As palavras dão conta de uma moça jovem mas de princípios antiquados, que vê num marido uma garantia mais segura do que qualquer emprego ou avanço que seus estudos pudessem lhe trazer. Uma moça que poderíamos até definir como interesseira...

Mas por trás das palavras o recado é muito nítido e para outra direção. O não escrito nos mostra uma moça mais carente do que as crianças que alfabetiza. Uma moça que, identificando-se como essas crianças, está querendo se ajudar a crescer.

Pois o que caracteriza os filhos de mães solteiras é a ausência de pai, e você perdeu o pai quando sua mãe morreu, para só recupera-lo, se é que o recuperou, aos seis anos de idade...

E quando você estava começando a crescer, estudos, trabalho, apareceu um namorado. Aparentemente, um namorado maravilhoso...

Na realidade, um namorado muito perigoso. Que, representando um papel que não era dele, fez que você sem perceber de forma inconsciente/consciente remete-se a uma idade que não era sua.

Papel de namorado não é levar, trazer, pagar contas, proibir, exigir, Esse é papel de pai. Nem muito menos dar comida na boca. Esse costuma ser papel de mãe...

Agindo assim, ele caiu em sua vida como uma luva que veste bem as mãos... Você não tinha mesmo completado seu crescimento, estava simbolicamente na fase da alfabetização. E diante desse dublê de pai/mãe voltou correndo para a infância.

Tentava, assim, recuperar o afeto perdido quando ainda criancinha, refazer-se da carência. Como um bebê, você se deliciou em não pegar "nem sol, nem chuva", ficar no abrigo das contas pagas, ter alguém que cuidasse de tudo para você.

Mas para isso teve que abrir mão das amizades, e, pior que tudo teve que desistir da alfabetização. Como bebê, você não sabia mais ler, não sabia interpretar o mundo. E assim não se deu conta de que bebê pode ser muito encantador, mas não supre as necessidades afetivas de um adulto.

A mulher com quem ele se foi está gravida, provavelmente não é um bebê. E você também deixará de sé-lo quando perceber que não é tão pobre quanto pensa, não tem só o dia e a noite, como bebê, cuja a única percepção é a claridade. 

Tem a si mesmo. Tem sua juventude, seu trabalho, sua capacidade de conquistar as coisas todas que deseja. Como adulta. 
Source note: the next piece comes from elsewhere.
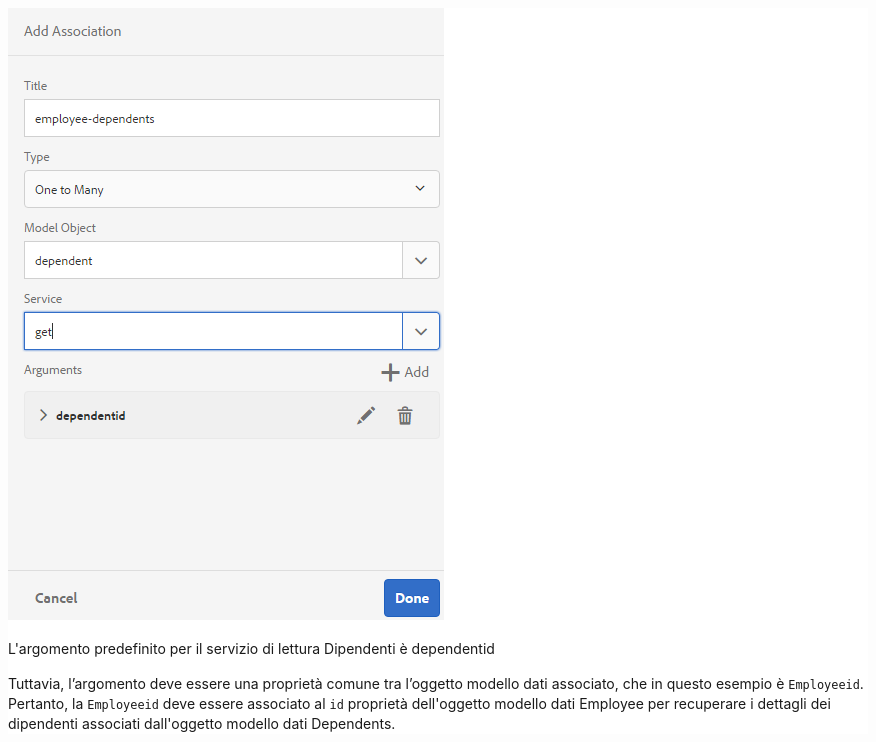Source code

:    ![add-association-example](assets/add-association-example.png)

   L&#39;argomento predefinito per il servizio di lettura Dipendenti è dependentid

   Tuttavia, l’argomento deve essere una proprietà comune tra l’oggetto modello dati associato, che in questo esempio è `Employeeid`. Pertanto, la `Employeeid` deve essere associato al `id` proprietà dell&#39;oggetto modello dati Employee per recuperare i dettagli dei dipendenti associati dall&#39;oggetto modello dati Dependents.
E quando tiver se tornado adulta, será mais fácil receber o afeto, não de um pai, mas de um homem que a queira, como se quer uma mulher.

Se quiser ser acompanhada por um profissional na região onde mora, por favor mande-me um e-mail de resposta e eu indico um profissional mais próximo. Se pensa que não tem como pagar, não fique com vergonha de procurar o profissional e conversar com ele. Conversando você chegam à um acordo. Isso é uma atitude de um adulto.

Com carinho e agradecido por ter enviado seu e-mail.